每个人都不会是绝对完美的,在一些显而易见的优点的另一端往往就是最不可忽视的缺陷——曾经,连严琰都曾经刻意忽略过的一些个陆寒身上的缺陷,在后来的日渐改变的心理状态下也逐渐的被看清,但是,看到和看清的同时,心里有的,只是越来越多的了然与理解,以及……
可以这么说,在陆寒的身上有着如今的世上已经罕有的专一不变的同时,所谓的缺陷正是他在某一些方面表现出的脆弱。而这样的一种脆弱,往往都会显得有些过分的……不知道是不是高中时期的残留,陆寒在受到一些难以忍受的刺激的时候总会以无意识的形式来摧残自己,这种摧残多数的时候都是精神上的,但是也不乏偶尔的时候身体上的“甚至”。而这样的一种摧残的结束,往往都需要一些外力的介入才会在最终的时候由陆寒自身来最后的控制。
但是无论怎么说,无论外力的介入程度与否,最终控制的人还是陆寒本身,所以说所谓的自我摧残也只是限于一个趋向的程度而已。而且,最强烈的时期也早就已经过去。在心智完全成熟之后,在2003那一年走出Τ?ρταρο?的时候,在陆寒内心的境界里,一切都已经进入了一个完全崭新的“天地”——2003年,陆寒以着他的“固执”从Τ?ρταρο?走出的同时,一切,都在向着一个新的方向行进。

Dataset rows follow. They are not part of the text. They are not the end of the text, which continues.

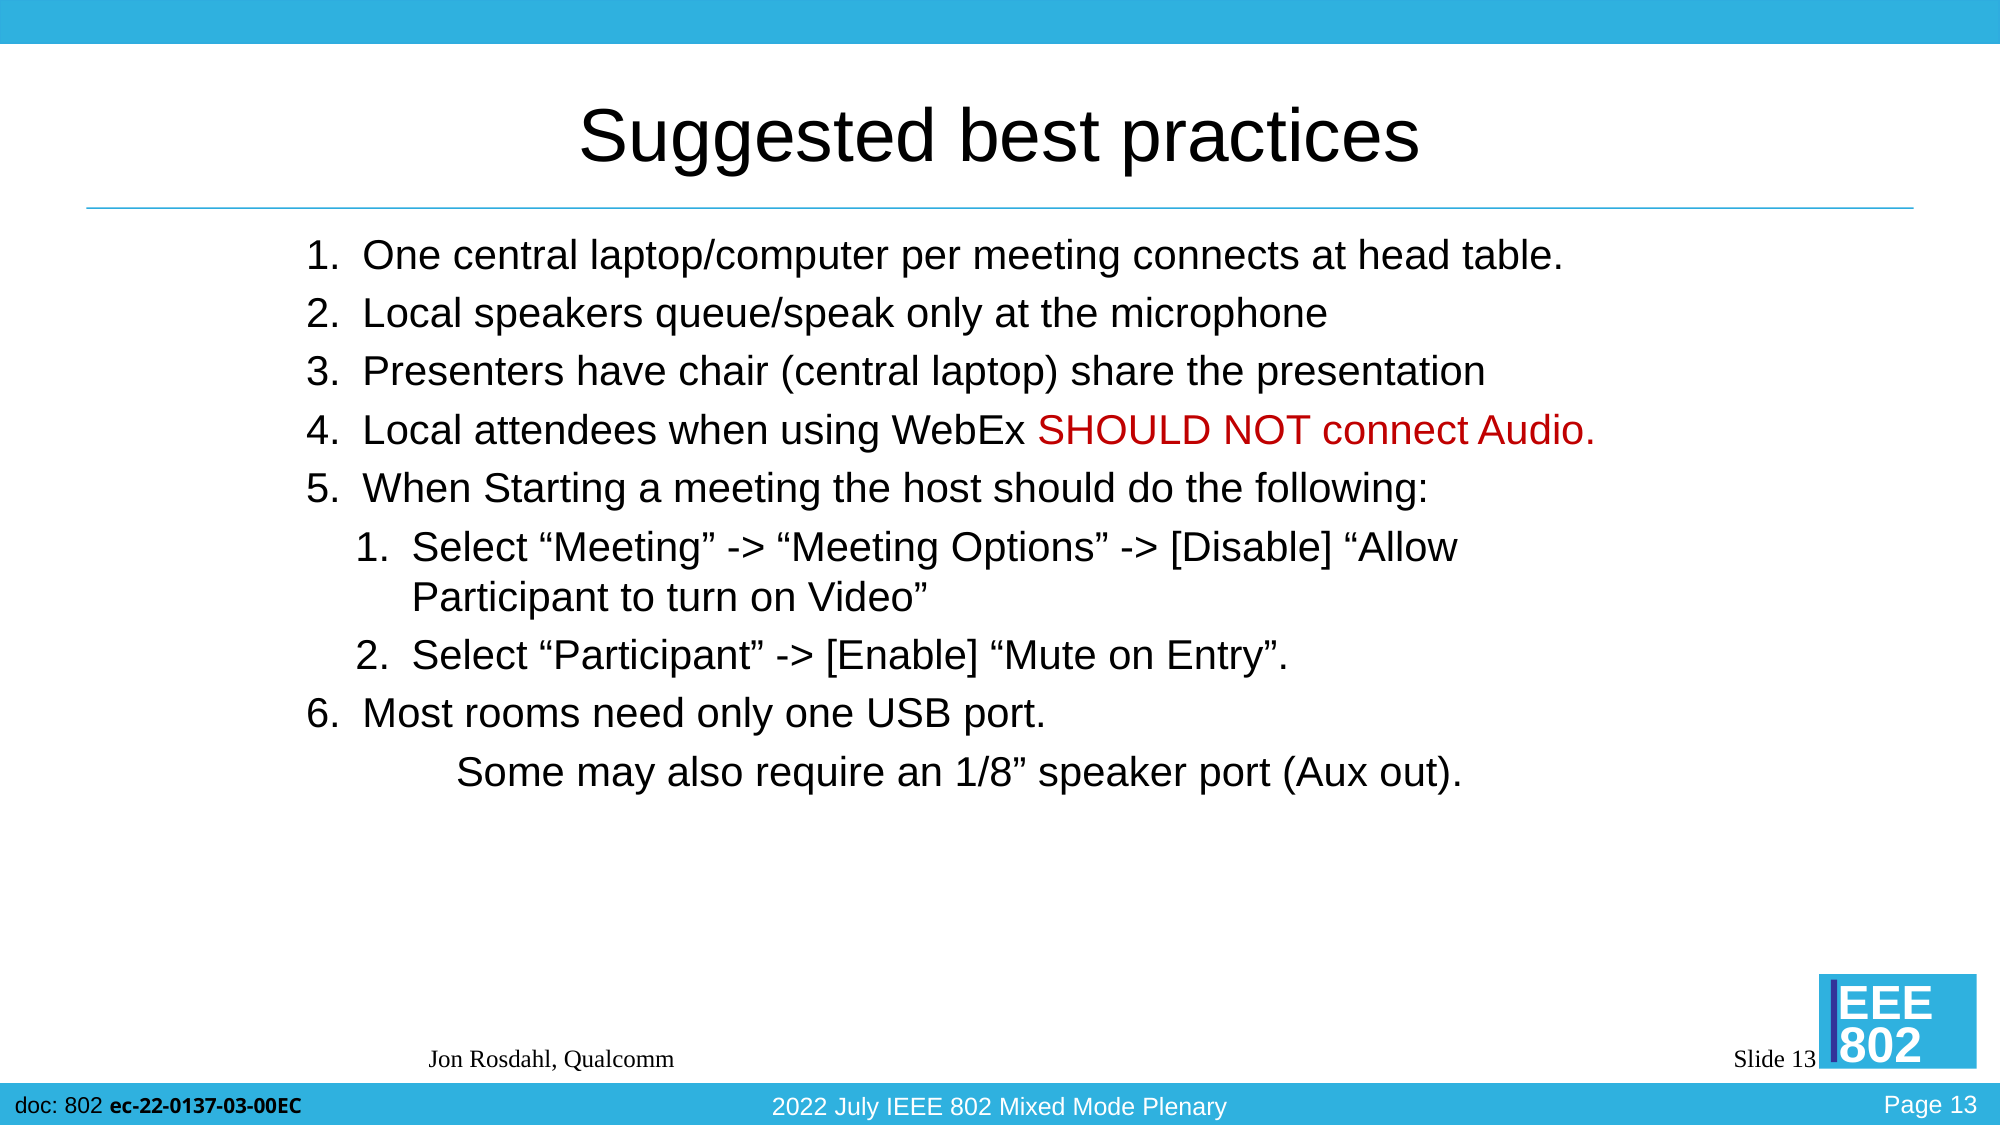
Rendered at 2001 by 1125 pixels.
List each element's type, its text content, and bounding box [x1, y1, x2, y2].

title Suggested best practices [99, 66, 1900, 197]
list One central laptop/computer per meeting connects at head table. Local speakers queue/speak only at the microphone Presenters have chair (central laptop) share the presentation Local attendees when using WebEx SHOULD NOT connect Audio. When Starting a meeting the host should do the following: Select “Meeting” -> “Meeting Options” -> [Disable] “Allow Participant to turn on Video” Select “Participant” -> [Enable] “Mute on Entry”. Most rooms need only one USB port. Some may also require an 1/8” speaker port (Aux out). [291, 220, 1642, 1000]
slide_number Slide 13 [1550, 1042, 2000, 1103]
footer Jon Rosdahl, Qualcomm [0, 1042, 675, 1103]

只是还有一段时期并没有完全的“拨云见日”——一切的向着“新的方向行进”,最初的时候,只是局限于一种没有明见的潜意识。
……
在一切都经历过岁月的沉淀之后,在很多的事物都在岁月的洗礼中消弭或者历久弥坚的如今,在所有被重视的人和自我本身都无法不在岁月的磨砺中变化或者不变的同时,一些固有的东西,还是在岁月的消磨中执立在那里。
很多很多年以前,当一切从哈得斯主宰的领域中走出的时候,它,被曾经的一个“自我”谑笑为“固执”。
很多很多年以后,正是曾经的“固执”成为了不变的心底最坚实的东西,并且,以着一种仍旧徘徊在沉默中的方式,加以演绎。